Nothing could be further from the truth. There were many open hearings held on this subject most of which were in Readsboro. The Selectpersons of both Searsburg and Readsboro held a joint open meeting to discuss this process. Both towns took a vote on the matter.

The location is on Green Mountain National Forest which triggered another round of review and testimony of the application and spanned over two years.

Individuals and cities were given the right for party status throughout the process. All that wanted to did so.

Hartwell was not present for any of these meetings and hearings. What is he complaining about? As an attorney is knows damn well if you don't answer the bell you lose. Mr. Hartwell you did not answer the bell. Look in the mirror the next time you state the process is wrong. Maybe you should have been involved in the process instead of being an absentee legislature for our valley.
Annette Smith
June 14, 2014
Readsboro voted for turbines much smaller than what the USFS and PSB approved -- Iberdrola not long ago went back to the USFS (but not the PSB) to ask to use larger turbines -- and if Searsburg voted, it must have been a long time ago when the turbines were also smaller.
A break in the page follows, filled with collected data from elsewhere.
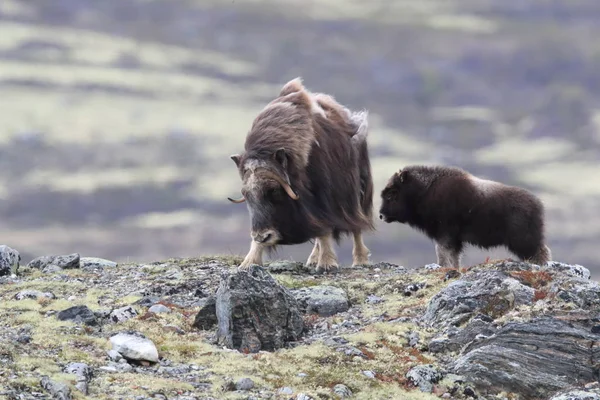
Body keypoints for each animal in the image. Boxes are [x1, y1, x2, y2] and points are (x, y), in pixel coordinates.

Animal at [227, 77, 372, 274]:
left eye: (274, 190)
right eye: (246, 194)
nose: (262, 236)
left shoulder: (321, 199)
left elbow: (324, 229)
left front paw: (327, 263)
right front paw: (248, 262)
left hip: (358, 190)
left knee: (356, 225)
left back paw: (360, 260)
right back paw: (312, 259)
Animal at [380, 164, 552, 268]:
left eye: (391, 194)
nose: (381, 215)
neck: (424, 191)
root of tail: (538, 205)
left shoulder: (445, 234)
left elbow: (442, 253)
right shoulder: (454, 240)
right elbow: (454, 256)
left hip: (524, 241)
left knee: (540, 253)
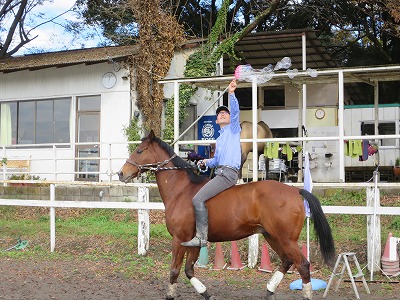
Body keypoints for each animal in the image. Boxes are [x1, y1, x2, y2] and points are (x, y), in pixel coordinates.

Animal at [118, 131, 334, 300]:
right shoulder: (194, 242)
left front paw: (170, 294)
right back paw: (269, 291)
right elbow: (188, 270)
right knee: (287, 262)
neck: (181, 191)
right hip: (272, 236)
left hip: (285, 238)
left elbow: (174, 271)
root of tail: (296, 191)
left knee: (303, 265)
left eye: (140, 151)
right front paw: (206, 294)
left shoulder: (179, 239)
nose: (121, 173)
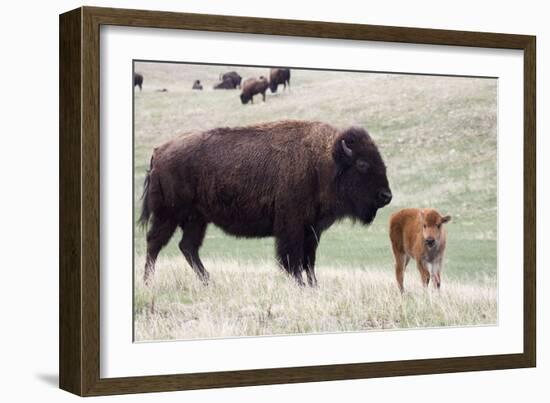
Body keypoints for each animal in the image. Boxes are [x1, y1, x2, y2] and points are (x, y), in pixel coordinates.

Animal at [140, 120, 394, 288]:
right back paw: (148, 281)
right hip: (168, 215)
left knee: (188, 247)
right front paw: (301, 285)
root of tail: (159, 151)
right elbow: (293, 258)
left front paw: (314, 285)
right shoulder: (292, 226)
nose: (386, 196)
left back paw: (208, 281)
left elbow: (309, 260)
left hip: (197, 219)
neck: (323, 162)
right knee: (155, 243)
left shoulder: (312, 229)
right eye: (362, 164)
The Deerfield Wind case is currently in litigation and federal court will hear oral argument in Brattleboro on July 23 at 10:30. The public is welcome to attend. What you will learn is that the USFS's NEPA review was riddled with conflict of interest, that the USFS failed to take a hard look at alternatives and issues such as blasting. The USFS used the same noise and aesthetic consultants that Iberdrola used in the PSB hearings, no aesthetic or noise evaluation was done from inside the George D. Aiken Wilderness less than two miles to the west.

What we now know from the Hoosac Wind and three other big wind projects in Vermont is that the noise travels long distances. The Wilderness qualities of the Aiken Wilderness will be lost if this poorly-sited, politically-motivated project gets constructed.

Yes, Sen. Hartwell is right, the process surrounding the approval of this project was decided in a biased and non-transparent way where only pro-wind expertise was listened to. Now we know what the truth is. Some residents of Readsboro have had their lives destroyed by the Hoosac Wind project 1.8 miles from their homes.

The Select Board in Readsboro has an obligation to learn what is happening to their residents now with that project and avoid causing further harm to more of their residents. The harm being done to some people is severe and life-destroying. This is no joke, and nothing is being done to help the people whose lives and health have been degraded. Please do not subject more of your population to all the problems that come with big wind, and that includes the wildlife.